# Data shown
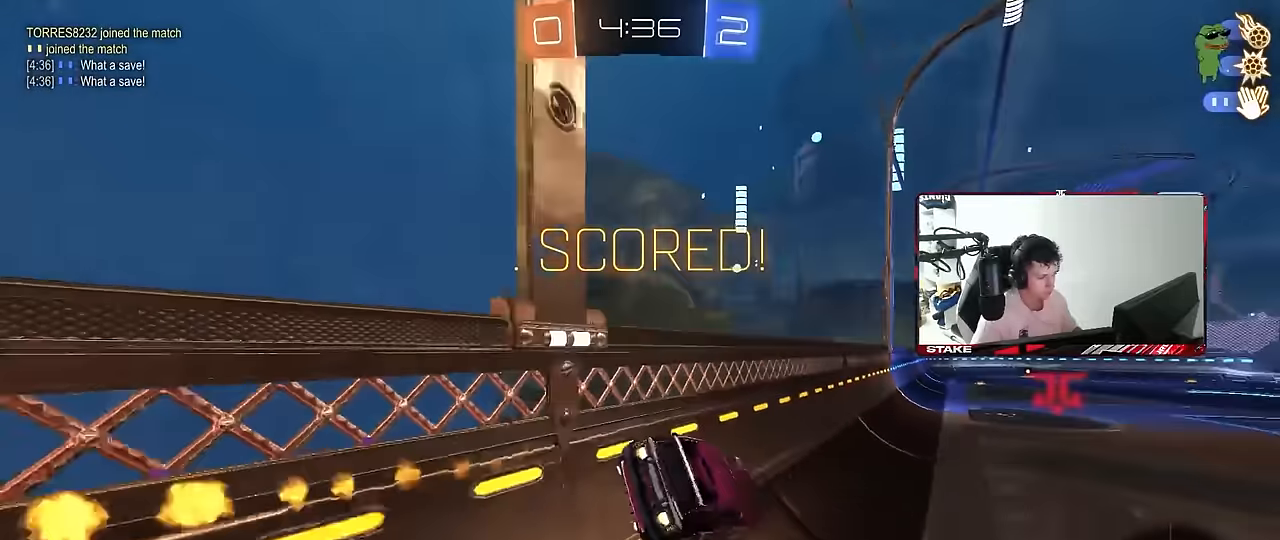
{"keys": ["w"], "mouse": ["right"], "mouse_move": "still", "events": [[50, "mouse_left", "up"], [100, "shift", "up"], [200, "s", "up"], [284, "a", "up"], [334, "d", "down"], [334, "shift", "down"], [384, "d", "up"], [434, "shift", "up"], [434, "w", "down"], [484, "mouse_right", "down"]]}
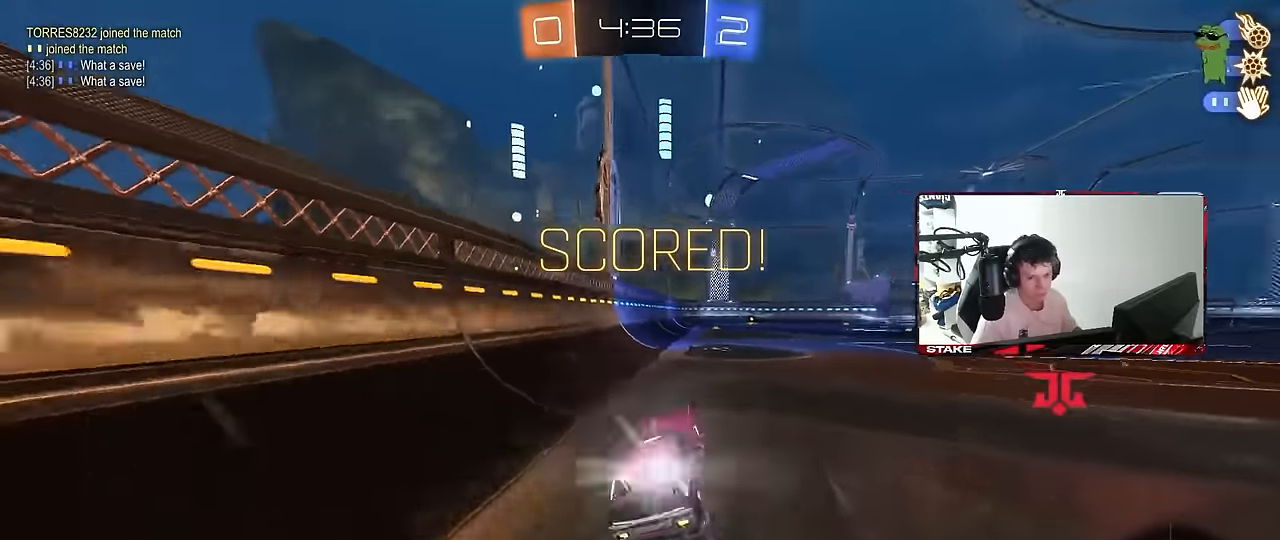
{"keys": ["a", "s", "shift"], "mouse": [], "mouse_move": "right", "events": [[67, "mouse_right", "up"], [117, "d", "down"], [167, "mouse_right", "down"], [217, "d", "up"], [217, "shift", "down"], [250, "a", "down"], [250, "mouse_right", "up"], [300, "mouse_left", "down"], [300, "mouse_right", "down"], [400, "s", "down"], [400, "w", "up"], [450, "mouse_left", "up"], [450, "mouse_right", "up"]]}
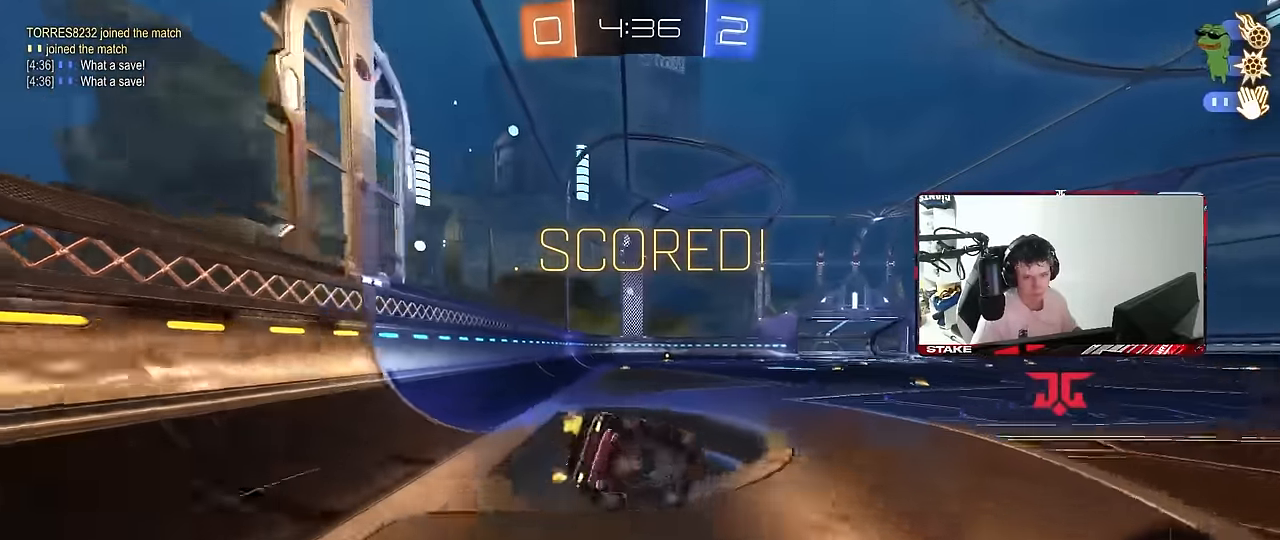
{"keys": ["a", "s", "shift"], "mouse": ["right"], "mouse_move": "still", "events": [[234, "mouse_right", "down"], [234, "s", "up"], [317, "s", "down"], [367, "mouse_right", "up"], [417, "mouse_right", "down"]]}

# Your assignment
Quote the data above in full and without alteration; skip the pictures.

# Solution below
{"keys": ["w"], "mouse": ["right"], "mouse_move": "still", "events": [[50, "mouse_left", "up"], [100, "shift", "up"], [200, "s", "up"], [284, "a", "up"], [334, "d", "down"], [334, "shift", "down"], [384, "d", "up"], [434, "shift", "up"], [434, "w", "down"], [484, "mouse_right", "down"]]}
{"keys": ["a", "s", "shift"], "mouse": [], "mouse_move": "right", "events": [[67, "mouse_right", "up"], [117, "d", "down"], [167, "mouse_right", "down"], [217, "d", "up"], [217, "shift", "down"], [250, "a", "down"], [250, "mouse_right", "up"], [300, "mouse_left", "down"], [300, "mouse_right", "down"], [400, "s", "down"], [400, "w", "up"], [450, "mouse_left", "up"], [450, "mouse_right", "up"]]}
{"keys": ["a", "s", "shift"], "mouse": ["right"], "mouse_move": "still", "events": [[234, "mouse_right", "down"], [234, "s", "up"], [317, "s", "down"], [367, "mouse_right", "up"], [417, "mouse_right", "down"]]}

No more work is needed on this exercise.